● **Excerpted text**:
*** Begin section ***

Ass-vertisements. I am always unsettled by women running around in sweatpants with the vaguely prurient label of “PINK” on their bum. Not so good ladies, not so good.

Hot Topic Pants. The sloppy, wide legged, black pants with all the crappy chains dangling off them. I guess the Tripp brand is responsible for this horrific take on Vivienne Westwood’s classic punk bondage pants. Shameful…

If you could come back as any designer –dead or alive− who would it be?
Yohji Yamamoto, Alexander McQueen, Rick Owens, Thierry Mugler, Terry de Havilland, or maybe even Mr. Pearl.

Name one thing every woman should have in her closet.
A well made corset, naturally. And preferably from my label.

A piece of fashion advice for the locals:
I’ve got two pieces:

Shorts, they’re not for everyone. Truly, it’s OK not to wear them, especially if you’re not physically fit or your legs look like a screen-capture of MapQuest.

Foot care. Contrary to quaint local custom, it’s really not OK to forego washing your feet and trimming your toenails. This is especially true when wearing sandals to a restaurant. Yes, I am talking to you, Chipotle customer with the dirty plastic flip flops, the scaly flesh, and yellow curved toenails. Goodness, people.

*** End section ***

Pull from the fashion interview the exact passage that begins at the words "A piece of fashion" and stops after "toenails. Goodness, people.".

● **Input data**:
*** Begin section ***

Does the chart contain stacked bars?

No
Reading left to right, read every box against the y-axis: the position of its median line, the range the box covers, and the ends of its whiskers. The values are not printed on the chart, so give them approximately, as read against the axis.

*** End section ***

● **Answer to the problem**:
A piece of fashion advice for the locals:
I’ve got two pieces:

Shorts, they’re not for everyone. Truly, it’s OK not to wear them, especially if you’re not physically fit or your legs look like a screen-capture of MapQuest.

Foot care. Contrary to quaint local custom, it’s really not OK to forego washing your feet and trimming your toenails. This is especially true when wearing sandals to a restaurant. Yes, I am talking to you, Chipotle customer with the dirty plastic flip flops, the scaly flesh, and yellow curved toenails. Goodness, people.